Article de Doctissimo – Mon patron est un pervers

Dans le monde de l’entreprise, les relations avec les supérieurs ne sont pas toujours roses. Parfois on tombe sur un patron pervers, tendance narcissique, voire sadique ! Comment faire face ? Les conseils de Jean-Paul Guedj, formateur en entreprise, et auteur de « La perversité à l’oeuvre » chez Larousse.

Doctissimo : Vous distinguez deux sortes de perversité, narcissique et sadique. Pouvez-vous nous en dire plus ?

Jean-Paul Guedj : Le pervers narcissique, c’est quelqu’un qui est systématiquement dans le déni de l’autre. Il ne va pas considérer son collaborateur. Plus exactement, il le voit comme une chose, un objet qui lui permet d’arriver à ses fins. Par exemple, il va convoquer sa secrétaire ou un employé à 18 h 30, pour parler de la stratégie à long terme, des idées pour les mois à venir, sans aucune considération pour la vie familiale, sans se soucier une seconde des réalités humaines de la personne en face de lui. Il n’a absolument aucune empathie. Mais les employés vont souvent avoir du mal à se rebeller : le pervers narcissique est souvent séducteur, intelligent et reconnu dans l’entreprise.

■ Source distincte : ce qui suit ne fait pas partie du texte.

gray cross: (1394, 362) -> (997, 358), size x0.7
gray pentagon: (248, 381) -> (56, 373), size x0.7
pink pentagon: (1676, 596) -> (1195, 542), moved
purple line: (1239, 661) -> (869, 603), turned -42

Doctissimo : Et le pervers sadique ?

Jean-Paul Guedj : Le pervers sadique, lui, c’est celui qui prend du plaisir à travers l’exercice de son pouvoir. Il va jouir de la souffrance de l’autre, de son humiliation. Par exemple, il va réunir les commerciaux pour faire un bilan des objectifs. Il va féliciter le premier et le deuxième qui les auront atteints. Mais il va prendre à partie le dernier, lui dire que c’est pas terrible, lui demander s’il a des problèmes personnels… Bref, il va jouir du fait de l’humilier devant les autres. Celui-ci ne va rien oser dire, car il se sentira en position de faiblesse, et les autres n’oseront pas intervenir. Et s’il répond, cela peut même plaire au pervers sadique, qui peut prendre plaisir à écraser les velléités de résistance.

Doctissimo : Quelles sont les causes de ce comportement ?

Jean-Paul Guedj : Souvent le pervers narcissique a connu une blessure dans son enfance, un problème d’image de soi. C’est pourquoi il faut aujourd’hui qu’il domine, que l’autre lui renvoie une image positive. Chez les hommes, cette volonté de puissance cache d’ailleurs souvent un problème d’impuissance. Pour le pervers sadique, c’est une recherche de plaisir, qui va se faire au travers de cette relation quasi sado-masochiste. 

Doctissimo : Les patrons pervers sont-ils courants en entreprise ?

Jean-Paul Guedj : Au sens pathologique du terme, les pervers sadiques sont assez rares en entreprise. En revanche, les pratiques perverses sont plus courantes dans les sociétés. Car l’entreprise et un haut lieu d’exercice du pouvoir. Or il n’y a qu’un pas jusqu’à l’abus de pouvoir. Un manager tout à fait normal peut ainsi se mettre à avoir des pratiques perverses, tout en n’étant pas lui-même un réel pervers. Il va se mettre à manipuler à s’acharner sur une personne.

Doctissimo : Quand peut-on parler de harcèlement moral ?

Jean-Paul Guedj : En général, le harcèlement moral c’est quand les humiliations, les brimades, se font de manière répétée, et sur un individu en particulier. Car on peut avoir des patrons qui sont colériques par nature, qui humilient ou briment les autres en permanence. Mais c’est un mode de fonctionnement général, qui ne se fixe pas sur une seule personne.

Doctissimo : Quels conseils donneriez-vous à quelqu’un qui pense être victime d’un patron pervers ?

Jean-Paul Guedj : Le premier conseil, c’est d’en parler, d’exprimer les choses à un tiers, dès que l’on a un doute sur un comportement qui est nocif pour ses propres conditions de travail, pour sa dignité. Vous pouvez vous adresser aux instances de l’entreprise, notamment au CHSCT, aux délégués du personnel ou à la DRH. Et s’il n’est pas possible de faire appel a ces instances, il faut s’adresser à quelqu’un d’extérieur, un psychologue, ou un avocat par exemple, pour faire le point.

Et si le harcèlement est confirmé, la seconde étape est de porter plainte, au pénal ou aux prud’hommes. Mais il faut toujours prendre du recul d’abord, en s’adressant à quelqu’un de neutre.